Land Acknowledgment

On July 2023, the Council of the County of Frontenac adopted the following Land Acknowledgment to be read at the beginning of meetings held by the County of Frontenac, including County Council and Advisory Committee meetings:

We begin this gathering by acknowledging and celebrating these traditional lands as a gathering place of the first peoples and their ancestors who are entrusted to care for mother earth since time immemorial.  We do so respecting both the land and the Indigenous People who continue to walk with us through this world.  Today, the County is committed to working with Indigenous peoples and all residents to pursue a united path of reconciliation.

Background Report to Frontenac Councils: Report 2023-086, 19 July 2023.

In September, 2021, a report was sent to County Council, with similar reports presented to Township Councils regarding the Truth and Reconciliation Commission of Canada: Calls to Action and Municipal Recognition of September 30th as National Day for Truth and Reconciliation.

At that time, County Council committed to recognizing September 30th as the National Day for Truth and Reconciliation (National Orange Shirt Day) as well as authorized staff to work with the Frontenac Municipalities to proceed with the investigation of options for the implementation of the Truth and Reconciliation Commission of Canada: Calls to Action, including a Land Acknowledgment for adoption by the County, which included reaching out to the Indigenous Community in Frontenac to guide the County in its decision making process.

As noted in the report, the Truth and Reconciliation Commission of Canada (TRC) was established as one of the outcomes of the Indian Residential Schools Settlement Agreement (IRSSA) between the Government of Canada, the churches, the survivors of the residential schools system and various Indigenous organizations in 2007. The purpose of the TRC was to rectify the legacy of residential schools and further the process of reconciliation in Canada. Over six years, the TRC recorded testimonies from over 6,000 survivors, and their families, and created a historical record of the residential schools system.

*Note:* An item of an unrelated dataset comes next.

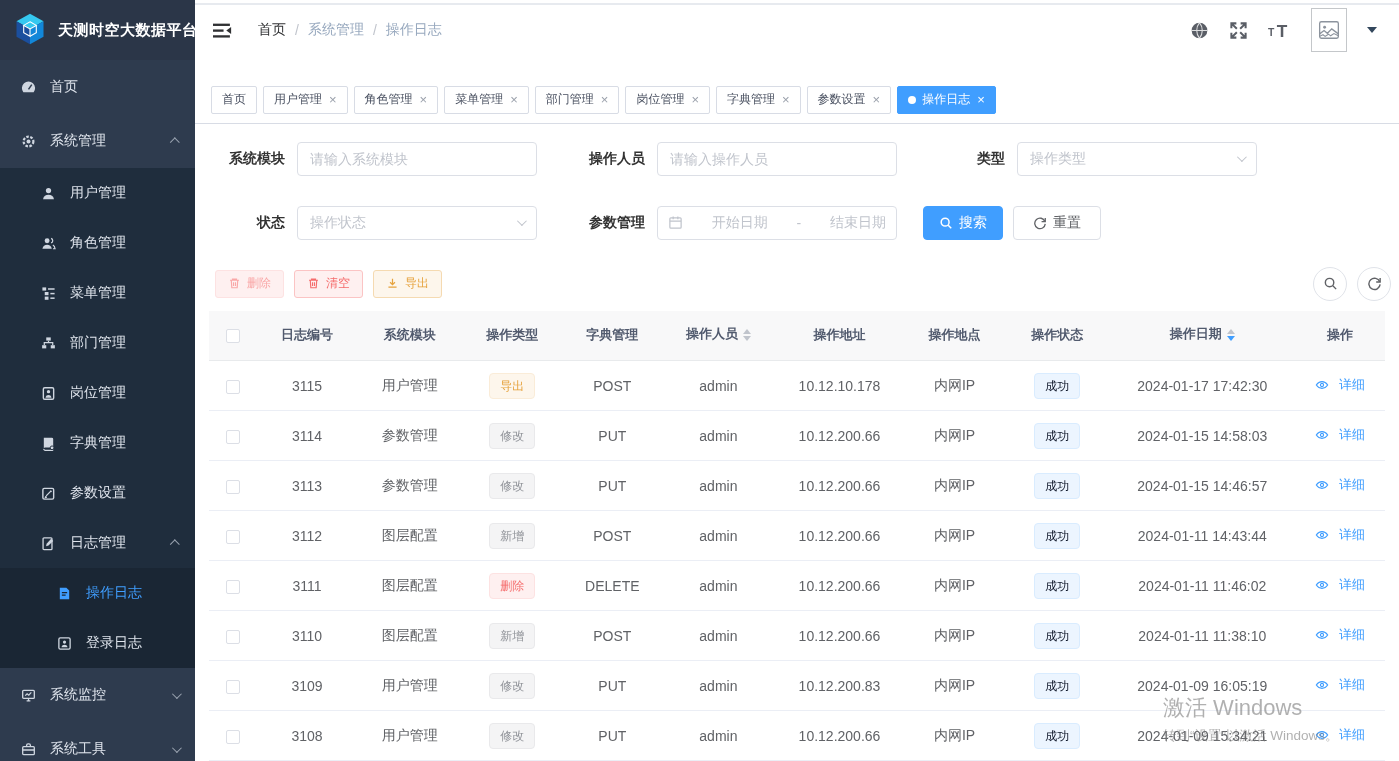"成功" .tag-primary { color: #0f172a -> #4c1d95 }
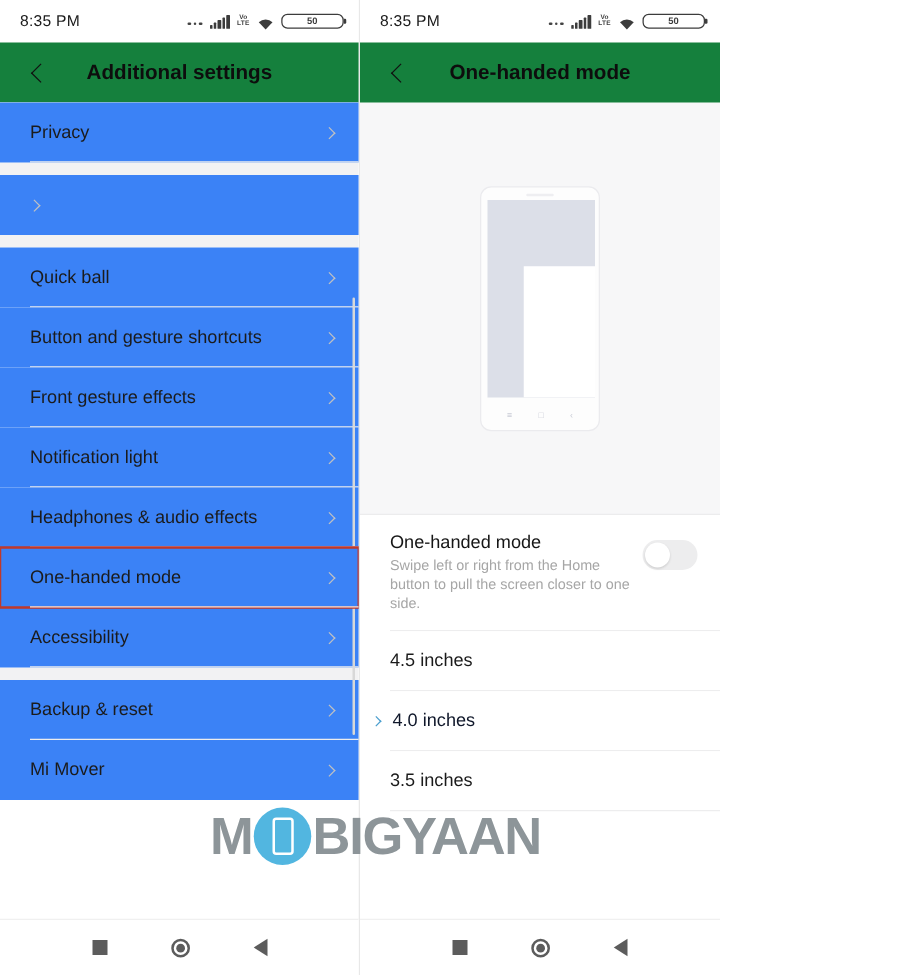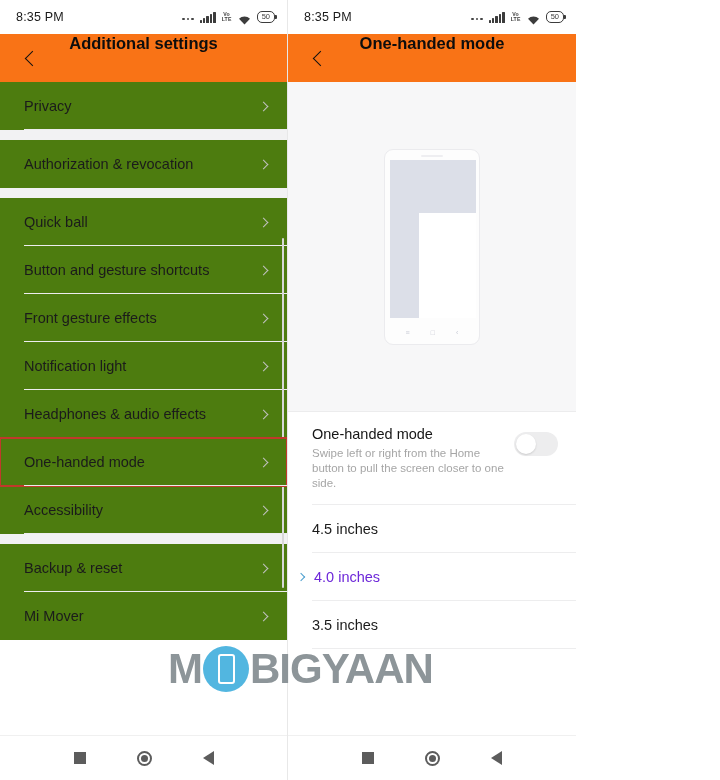"50" .batt { font-weight: normal -> bold; padding: 0px 4px -> 0px 20px }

The TRC presented 94 Calls to Action as part of its final report, thirteen of which apply to all levels of government, and five that are directly within the authority of a municipal government. Municipalities across the country have implemented various actions to answer this important call. 

Adopting a Land Acknowledgement is one of several acts of Reconciliation the County is able to take on the path through reconciliation.  A territorial or land acknowledgement is an act of reconciliation that involves making a statement recognizing the traditional territory of the Indigenous people who called the land home before the arrival of settlers.  Inspired by the Calls to Action contained in the TRC, land acknowledgements are a necessary first step toward honouring the original occupants of a place. They also help Canadians recognize and respect Indigenous peoples’ inherent kinship beliefs when it comes to the land.  When developing a land acknowledgment, it is important to understand:

➢      The Indigenous people to whom the land belongs.

➢      The history of the land and any related treaties.

➢      Names of living Indigenous people from these communities.

➢      Indigenous place names and language.

➢      Correct pronunciation for the names of the Tribes, places, and individuals that you’re including.

Responding to these Calls to Action furthers Reconciliation within the County and helps move the County forward in meaningful partnerships with its Indigenous Community partners and residents.